— Work instruction —
Restate verbatim the span of lines below between the line with "0.325 | 1.000 |" and the line with "Shoulder dislocated |", including those two lines, and only that span.

— Entries provided —
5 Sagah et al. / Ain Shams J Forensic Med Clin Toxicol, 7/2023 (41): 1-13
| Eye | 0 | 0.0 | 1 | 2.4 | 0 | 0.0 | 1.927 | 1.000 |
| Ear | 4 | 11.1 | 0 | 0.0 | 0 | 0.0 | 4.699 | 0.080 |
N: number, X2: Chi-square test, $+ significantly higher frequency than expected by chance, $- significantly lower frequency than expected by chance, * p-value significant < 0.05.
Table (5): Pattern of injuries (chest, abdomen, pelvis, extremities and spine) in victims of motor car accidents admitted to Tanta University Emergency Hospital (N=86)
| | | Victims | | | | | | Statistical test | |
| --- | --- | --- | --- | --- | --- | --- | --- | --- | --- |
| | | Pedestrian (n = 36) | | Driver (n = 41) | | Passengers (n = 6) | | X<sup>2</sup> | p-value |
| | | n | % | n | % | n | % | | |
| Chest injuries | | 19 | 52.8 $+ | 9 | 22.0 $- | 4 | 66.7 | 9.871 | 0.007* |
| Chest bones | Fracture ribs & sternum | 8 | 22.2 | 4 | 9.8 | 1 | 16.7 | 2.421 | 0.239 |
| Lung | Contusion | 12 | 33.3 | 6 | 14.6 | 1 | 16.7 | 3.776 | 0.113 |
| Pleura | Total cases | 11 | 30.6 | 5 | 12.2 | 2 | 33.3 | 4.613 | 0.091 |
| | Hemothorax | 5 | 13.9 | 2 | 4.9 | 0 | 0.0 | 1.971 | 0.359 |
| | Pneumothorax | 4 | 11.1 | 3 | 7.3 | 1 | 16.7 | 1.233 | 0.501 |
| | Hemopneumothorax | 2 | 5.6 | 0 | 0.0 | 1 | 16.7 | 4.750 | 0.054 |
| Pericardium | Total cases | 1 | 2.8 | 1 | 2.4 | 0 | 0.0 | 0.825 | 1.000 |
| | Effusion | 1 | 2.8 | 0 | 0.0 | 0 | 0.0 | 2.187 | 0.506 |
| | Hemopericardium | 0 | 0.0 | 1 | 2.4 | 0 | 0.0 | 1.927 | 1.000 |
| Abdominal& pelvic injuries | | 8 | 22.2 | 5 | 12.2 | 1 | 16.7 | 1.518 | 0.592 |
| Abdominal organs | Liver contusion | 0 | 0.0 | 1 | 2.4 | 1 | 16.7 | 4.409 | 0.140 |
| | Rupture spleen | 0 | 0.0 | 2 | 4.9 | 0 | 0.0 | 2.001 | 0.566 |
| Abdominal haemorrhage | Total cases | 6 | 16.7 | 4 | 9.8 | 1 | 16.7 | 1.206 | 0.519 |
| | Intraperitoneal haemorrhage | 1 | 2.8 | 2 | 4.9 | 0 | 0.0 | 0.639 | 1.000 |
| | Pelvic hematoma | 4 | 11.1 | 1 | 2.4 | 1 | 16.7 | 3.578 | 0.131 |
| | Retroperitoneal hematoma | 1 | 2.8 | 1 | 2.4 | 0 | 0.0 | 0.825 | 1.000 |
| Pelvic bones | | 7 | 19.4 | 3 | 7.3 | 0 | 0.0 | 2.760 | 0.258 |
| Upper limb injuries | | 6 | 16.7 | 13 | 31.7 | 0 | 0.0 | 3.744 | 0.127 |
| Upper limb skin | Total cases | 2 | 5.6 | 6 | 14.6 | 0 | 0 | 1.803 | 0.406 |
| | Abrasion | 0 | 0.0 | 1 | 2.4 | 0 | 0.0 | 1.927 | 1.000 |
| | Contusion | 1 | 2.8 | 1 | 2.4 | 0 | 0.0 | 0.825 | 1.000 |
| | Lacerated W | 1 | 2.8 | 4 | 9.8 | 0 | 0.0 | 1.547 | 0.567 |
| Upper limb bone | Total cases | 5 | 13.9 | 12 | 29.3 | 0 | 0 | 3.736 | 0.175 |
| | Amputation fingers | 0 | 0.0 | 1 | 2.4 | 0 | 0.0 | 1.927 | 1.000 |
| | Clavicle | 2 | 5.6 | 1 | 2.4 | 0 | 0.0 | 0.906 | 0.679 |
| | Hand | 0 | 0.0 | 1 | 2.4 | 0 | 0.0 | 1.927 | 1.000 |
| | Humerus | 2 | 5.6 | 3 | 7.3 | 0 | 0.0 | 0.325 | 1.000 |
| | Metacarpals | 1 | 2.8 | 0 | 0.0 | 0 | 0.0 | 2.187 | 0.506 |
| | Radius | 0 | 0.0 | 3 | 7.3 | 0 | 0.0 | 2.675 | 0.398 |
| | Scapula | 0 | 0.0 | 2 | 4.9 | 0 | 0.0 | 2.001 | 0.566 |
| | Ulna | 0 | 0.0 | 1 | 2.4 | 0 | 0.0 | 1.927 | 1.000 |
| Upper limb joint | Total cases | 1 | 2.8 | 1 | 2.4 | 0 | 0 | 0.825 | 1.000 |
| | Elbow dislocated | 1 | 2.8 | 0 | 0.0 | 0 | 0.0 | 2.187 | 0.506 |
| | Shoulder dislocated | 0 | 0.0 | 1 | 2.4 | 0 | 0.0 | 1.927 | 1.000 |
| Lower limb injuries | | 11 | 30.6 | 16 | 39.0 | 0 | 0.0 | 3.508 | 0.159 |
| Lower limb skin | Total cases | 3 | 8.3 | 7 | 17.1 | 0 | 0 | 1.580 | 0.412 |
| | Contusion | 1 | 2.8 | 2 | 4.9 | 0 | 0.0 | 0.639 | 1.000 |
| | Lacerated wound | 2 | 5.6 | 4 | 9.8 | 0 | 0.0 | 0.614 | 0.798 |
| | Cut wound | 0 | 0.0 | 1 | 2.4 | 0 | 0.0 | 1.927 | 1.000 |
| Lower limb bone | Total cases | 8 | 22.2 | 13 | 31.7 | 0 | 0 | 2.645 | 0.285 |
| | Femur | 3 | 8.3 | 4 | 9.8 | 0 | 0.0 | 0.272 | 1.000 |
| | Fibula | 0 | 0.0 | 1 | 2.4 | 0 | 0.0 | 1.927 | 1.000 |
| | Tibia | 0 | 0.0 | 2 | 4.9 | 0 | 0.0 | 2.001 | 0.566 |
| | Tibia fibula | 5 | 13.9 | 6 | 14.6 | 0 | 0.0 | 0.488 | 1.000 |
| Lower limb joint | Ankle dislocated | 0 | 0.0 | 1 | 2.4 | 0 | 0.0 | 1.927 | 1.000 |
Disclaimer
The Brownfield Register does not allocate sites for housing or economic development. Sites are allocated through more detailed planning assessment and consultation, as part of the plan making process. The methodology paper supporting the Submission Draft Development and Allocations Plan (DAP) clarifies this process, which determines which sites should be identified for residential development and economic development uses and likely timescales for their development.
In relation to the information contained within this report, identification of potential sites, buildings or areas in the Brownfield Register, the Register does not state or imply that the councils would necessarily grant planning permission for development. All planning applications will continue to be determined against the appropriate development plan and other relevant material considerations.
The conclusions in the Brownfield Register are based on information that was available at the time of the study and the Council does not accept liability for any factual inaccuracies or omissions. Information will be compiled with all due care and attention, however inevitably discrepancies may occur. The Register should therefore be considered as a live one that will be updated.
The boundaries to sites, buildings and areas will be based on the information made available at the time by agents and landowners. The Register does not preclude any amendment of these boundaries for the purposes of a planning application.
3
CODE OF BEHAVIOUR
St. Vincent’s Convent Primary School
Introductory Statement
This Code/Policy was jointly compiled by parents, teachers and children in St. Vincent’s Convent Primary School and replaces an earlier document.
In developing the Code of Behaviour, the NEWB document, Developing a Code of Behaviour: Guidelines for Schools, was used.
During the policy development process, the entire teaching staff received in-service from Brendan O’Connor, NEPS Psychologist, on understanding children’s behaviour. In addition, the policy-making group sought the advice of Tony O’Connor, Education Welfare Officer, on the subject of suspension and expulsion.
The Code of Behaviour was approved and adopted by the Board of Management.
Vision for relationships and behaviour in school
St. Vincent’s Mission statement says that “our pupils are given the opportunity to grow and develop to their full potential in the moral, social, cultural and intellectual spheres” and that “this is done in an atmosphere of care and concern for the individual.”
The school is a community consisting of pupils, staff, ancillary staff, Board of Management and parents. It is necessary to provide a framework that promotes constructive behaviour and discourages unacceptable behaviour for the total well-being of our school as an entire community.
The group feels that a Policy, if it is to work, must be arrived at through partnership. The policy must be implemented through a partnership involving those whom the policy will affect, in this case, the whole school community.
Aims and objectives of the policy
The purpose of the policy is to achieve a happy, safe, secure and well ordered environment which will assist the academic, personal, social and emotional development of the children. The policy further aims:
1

— The answer —
| | Humerus | 2 | 5.6 | 3 | 7.3 | 0 | 0.0 | 0.325 | 1.000 |
| | Metacarpals | 1 | 2.8 | 0 | 0.0 | 0 | 0.0 | 2.187 | 0.506 |
| | Radius | 0 | 0.0 | 3 | 7.3 | 0 | 0.0 | 2.675 | 0.398 |
| | Scapula | 0 | 0.0 | 2 | 4.9 | 0 | 0.0 | 2.001 | 0.566 |
| | Ulna | 0 | 0.0 | 1 | 2.4 | 0 | 0.0 | 1.927 | 1.000 |
| Upper limb joint | Total cases | 1 | 2.8 | 1 | 2.4 | 0 | 0 | 0.825 | 1.000 |
| | Elbow dislocated | 1 | 2.8 | 0 | 0.0 | 0 | 0.0 | 2.187 | 0.506 |
| | Shoulder dislocated | 0 | 0.0 | 1 | 2.4 | 0 | 0.0 | 1.927 | 1.000 |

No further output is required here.